Take note of the following considerations when applying schema validation.

  • Performance impact:
    Schema validation introduces additional processing during write operations. While this overhead is generally minimal, it can become significant with very large bulk operations or complex schemas. It's important to monitor performance and optimize schemas as needed.
  • Schema evolution:
    As application requirements change, schemas may need to be updated. Care should be taken to manage schema changes, especially in production environments, to avoid unintended validation failures.
  • Error handling:
    Applications should implement robust error handling to manage validation failures gracefully. This includes providing meaningful feedback to users or logging errors for further analysis.
  • Testing:
    Thoroughly test schemas and validation logic in development environments before deploying to production to ensure that they behave as expected.

Auditing schema validation

Up until now we have explained how to enforce document validation when documents are written.
However, it is also possible to verify whether stored documents comply with a schema, and address any violations.

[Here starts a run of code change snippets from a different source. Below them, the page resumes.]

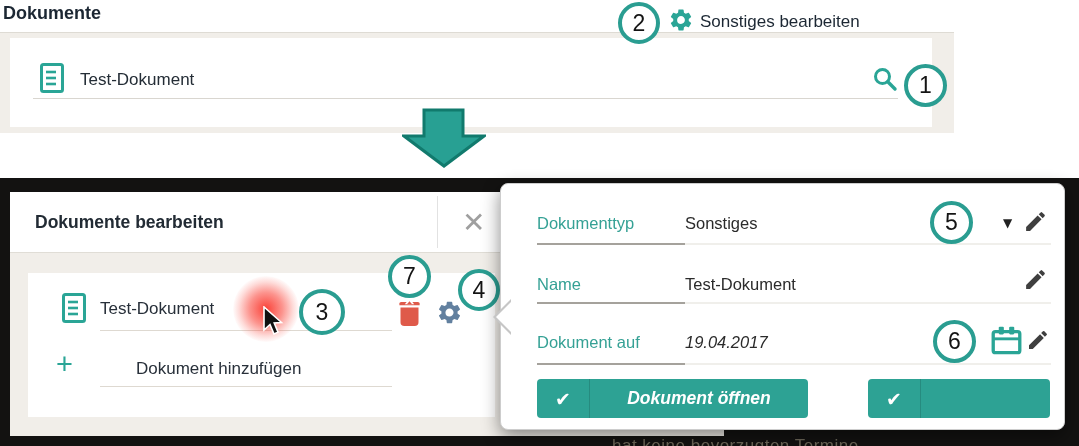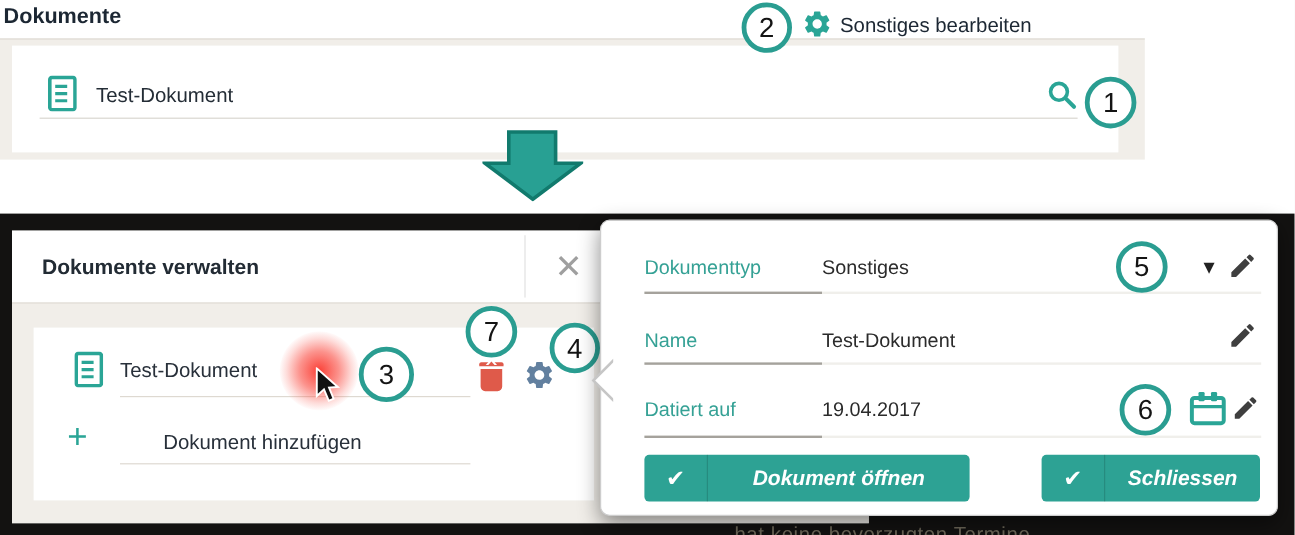"Dokumente verwalten" div.abs { text: verwalten -> bearbeiten }
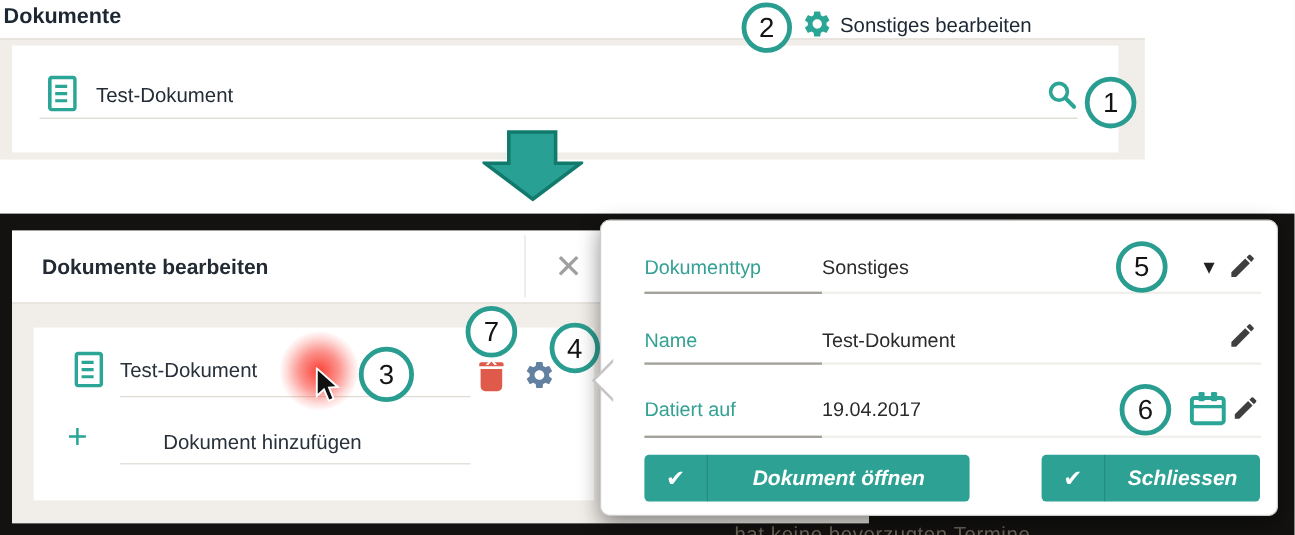"Datiert auf" div.abs { text: Datiert -> Dokument }
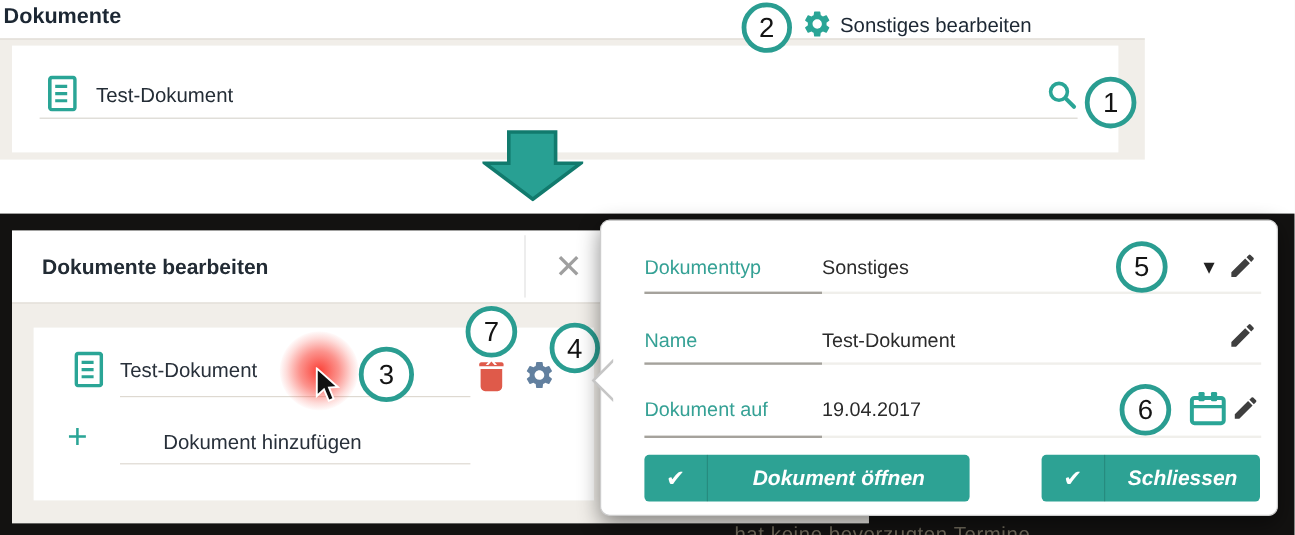"19.04.2017" div.abs { font-style: none -> italic }
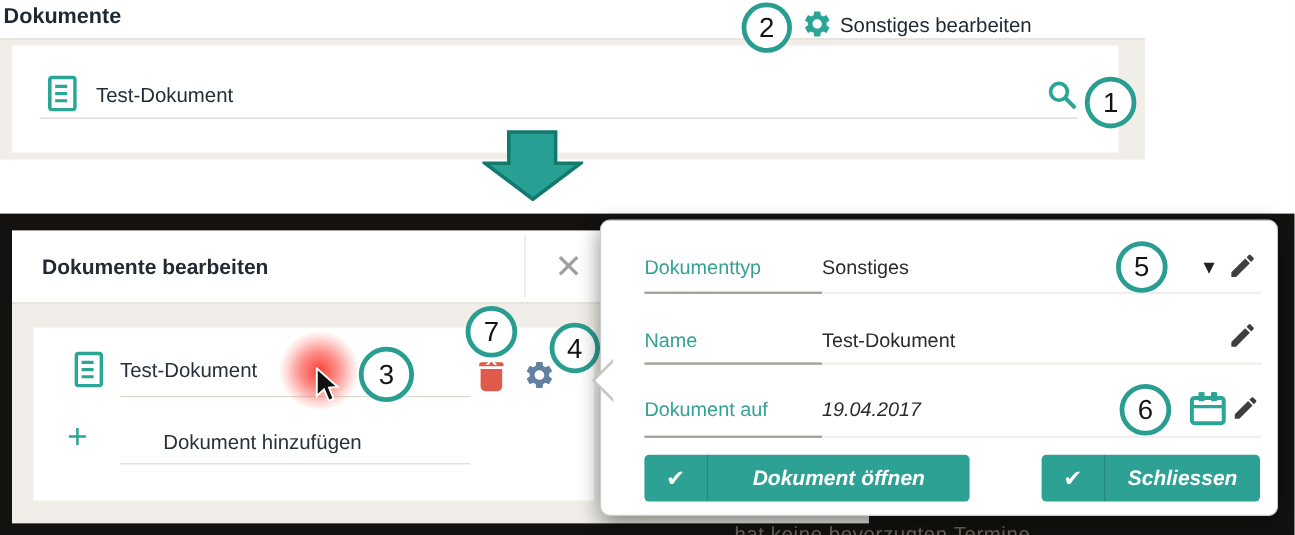"Schliessen" div.tbtn-label { html: <div>Schliessen</div> -> none }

Running an audit operation:

Learn here how to launch an audit operation that scans the documents of a collection, checks their validity against a schema, and reports validation errors and related statistics.
This process can help you assess data quality and ensure schema compliance across your collections.

Audit document compliance by index:

Learn here how to validate documents against a schema during indexing, and embed validation error messages in the indexes.
You can then use your indexes to query and manage documents based on their schema compliance.

Use cases

A few scenarios where schema validation can help are:

  • Ensuring Required Fields
    E.g., preventing the saving of a user profile without an email address.
  • Enforcing Data Types
    E.g., making sure that fields like “age” are always numbers and not accidentally saved as strings or other types.
  • Restricting Allowed Values
    E.g., limiting a field (like “status”) to specific values like “active”, “inactive”, or “pending”, and rejecting any other input.
  • Maintaining Consistent Structure in Arrays
    E.g., ensuring that every item in an array (like a list of order items) follows the same structure and contains all required properties.
  • Preventing Invalid Data During Integrations
    E.g., blocking documents with unexpected or malformed data from being saved during ETL or API imports, to protect downstream systems.